>>>

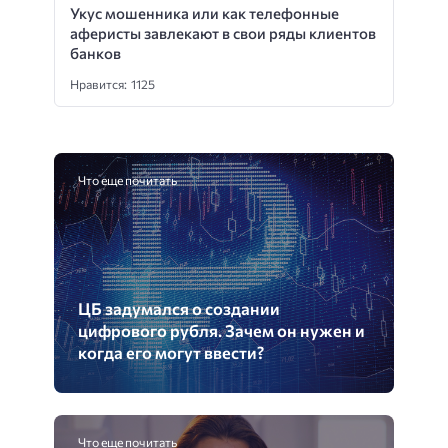
Укус мошенника или как телефонные
аферисты завлекают в свои ряды клиентов
банков
Нравится: 1125
Что еще почитать
ЦБ задумался о создании
цифрового рубля. Зачем он нужен и
когда его могут ввести?
Что еще почитать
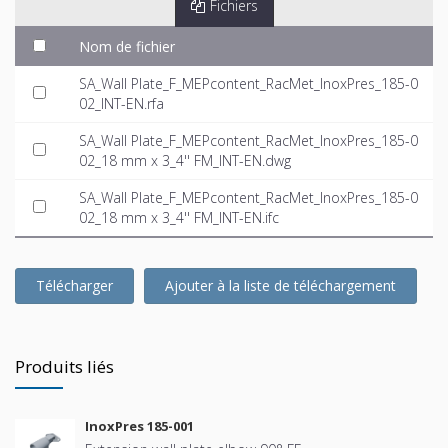
Fichiers
Nom de fichier
SA_Wall Plate_F_MEPcontent_RacMet_InoxPres_185-0
02_INT-EN.rfa
SA_Wall Plate_F_MEPcontent_RacMet_InoxPres_185-0
02_18 mm x 3_4'' FM_INT-EN.dwg
SA_Wall Plate_F_MEPcontent_RacMet_InoxPres_185-0
02_18 mm x 3_4'' FM_INT-EN.ifc
Télécharger
Ajouter à la liste de téléchargement
Produits liés
InoxPres 185-001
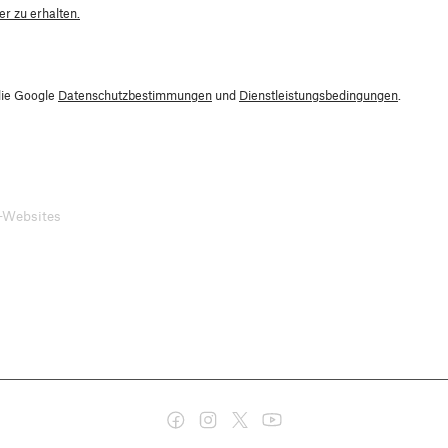
r zu erhalten.
die Google
Datenschutzbestimmungen
und
Dienstleistungsbedingungen
.
-Websites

<<<

■ How to complete this task ■
Please turn every line of the entries above into a Markdown table with the columns Row and Line, numbering the rows in order and skipping blank lines. Leave the pictures out of the table.

■ Answer box ■
| Row | Line |
|---|---|
| 1 | Укус мошенника или как телефонные |
| 2 | аферисты завлекают в свои ряды клиентов |
| 3 | банков |
| 4 | Нравится: 1125 |
| 5 | Что еще почитать |
| 6 | ЦБ задумался о создании |
| 7 | цифрового рубля. Зачем он нужен и |
| 8 | когда его могут ввести? |
| 9 | Что еще почитать |
| 10 | Fichiers |
| 11 | Nom de fichier |
| 12 | SA_Wall Plate_F_MEPcontent_RacMet_InoxPres_185-0 |
| 13 | 02_INT-EN.rfa |
| 14 | SA_Wall Plate_F_MEPcontent_RacMet_InoxPres_185-0 |
| 15 | 02_18 mm x 3_4'' FM_INT-EN.dwg |
| 16 | SA_Wall Plate_F_MEPcontent_RacMet_InoxPres_185-0 |
| 17 | 02_18 mm x 3_4'' FM_INT-EN.ifc |
| 18 | Télécharger |
| 19 | Ajouter à la liste de téléchargement |
| 20 | Produits liés |
| 21 | InoxPres 185-001 |
| 22 | r zu erhalten. |
| 23 | die Google |
| 24 | Datenschutzbestimmungen |
| 25 | und |
| 26 | Dienstleistungsbedingungen |
| 27 | . |
| 28 | -Websites |